Les antidépresseurs de la famille des inhibiteurs sélectifs de la recapture de la sérotonine (ISRS), largement prescrits pour traiter la dépression, sont souvent associés à des effets secondaires indésirables, notamment des troubles de la fonction sexuelle. Ces difficultés, qui peuvent persister même après l’arrêt du traitement, touchent entre 30 et 70 % des patients selon les études.
Les ISRS, comme le Prozac, le Paxil, le Zoloft et le Celexa, agissent en augmentant la concentration de sérotonine dans le cerveau, un mécanisme qui améliore l’humeur. Cependant, la sérotonine peut également perturber les différentes phases de la réponse sexuelle : désir, excitation, orgasme et résolution. Elle peut inhiber d’autres neurotransmetteurs essentiels, comme la dopamine et la noradrénaline, et affecter la production d’oxyde nitrique, un composé qui favorise la circulation sanguine vers les organes génitaux.

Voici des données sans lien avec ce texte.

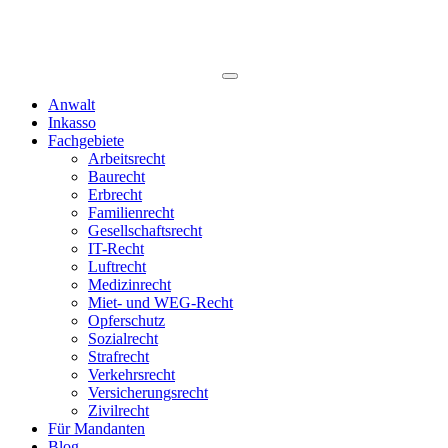
Anwalt
Inkasso
Fachgebiete
Arbeitsrecht
Baurecht
Erbrecht
Familienrecht
Gesellschaftsrecht
IT-Recht
Luftrecht
Medizinrecht
Miet- und WEG-Recht
Opferschutz
Sozialrecht
Strafrecht
Verkehrsrecht
Versicherungsrecht
Zivilrecht
Für Mandanten
Blog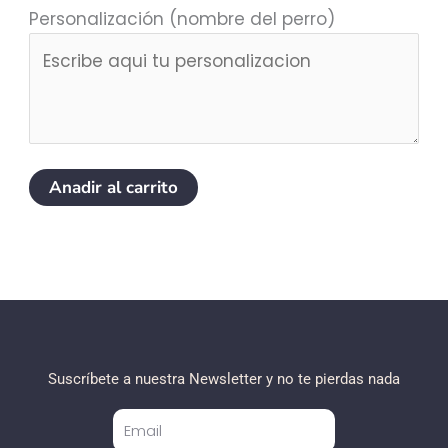
Personalización (nombre del perro)
Anadir al carrito
Suscríbete a nuestra Newsletter y no te pierdas nada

Les troubles sexuels induits par les ISRS peuvent se manifester de différentes manières. Chez les femmes, cela peut se traduire par une diminution de la libido, des difficultés d’excitation ou d’orgasme, ou encore des douleurs pendant les rapports. Les hommes peuvent souffrir de dysfonction érectile ou de problèmes d’éjaculation, comme un retard de l’éjaculation.
Face à ces effets secondaires, plusieurs options thérapeutiques sont envisageables. Une première approche consiste à changer de traitement antidépresseur, en optant pour une autre classe de médicaments. Une autre possibilité est d’ajouter un médicament complémentaire pour atténuer les troubles sexuels. Des modulateurs de la sérotonine, comme le Trintellix, peuvent être prescrits, bien qu’ils puissent également entraîner des effets secondaires similaires. D’autres médicaments, tels que le Buspar, le Welbutrin ou le Viagra, peuvent également être utilisés pour contrer les effets indésirables des ISRS en agissant sur différents neurotransmetteurs et voies biologiques.
En parallèle des traitements médicamenteux, la thérapie cognitivo-comportementale (TCC) peut s’avérer utile pour gérer les aspects psychologiques liés aux troubles sexuels, comme la baisse de l’estime de soi. Des études suggèrent que la TCC peut aider à surmonter les sentiments négatifs qui peuvent aggraver les difficultés sexuelles.
Des recherches récentes mettent également en lumière le potentiel de certaines substances naturelles. Le safran (Crocus sativus), une épice aux propriétés antidépressives, pourrait améliorer les symptômes de la dysfonction sexuelle induite par les ISRS, tant chez les femmes que chez les hommes. Des études ont montré qu’il pouvait être aussi efficace que le Prozac pour traiter la dépression légère à modérée. La maca (Lepidium meyenii), une plante péruvienne, pourrait également améliorer la fonction sexuelle en augmentant le nombre de spermatozoïdes et en stimulant la libido.
Il est important de souligner que la prise en charge optimale de la santé sexuelle passe par l’identification et le traitement des causes sous-jacentes des troubles, plutôt que de simplement masquer les symptômes avec des médicaments ou des compléments alimentaires. Une approche globale, axée sur la compréhension des facteurs physiologiques et psychologiques en jeu, est essentielle pour retrouver une vie sexuelle épanouie.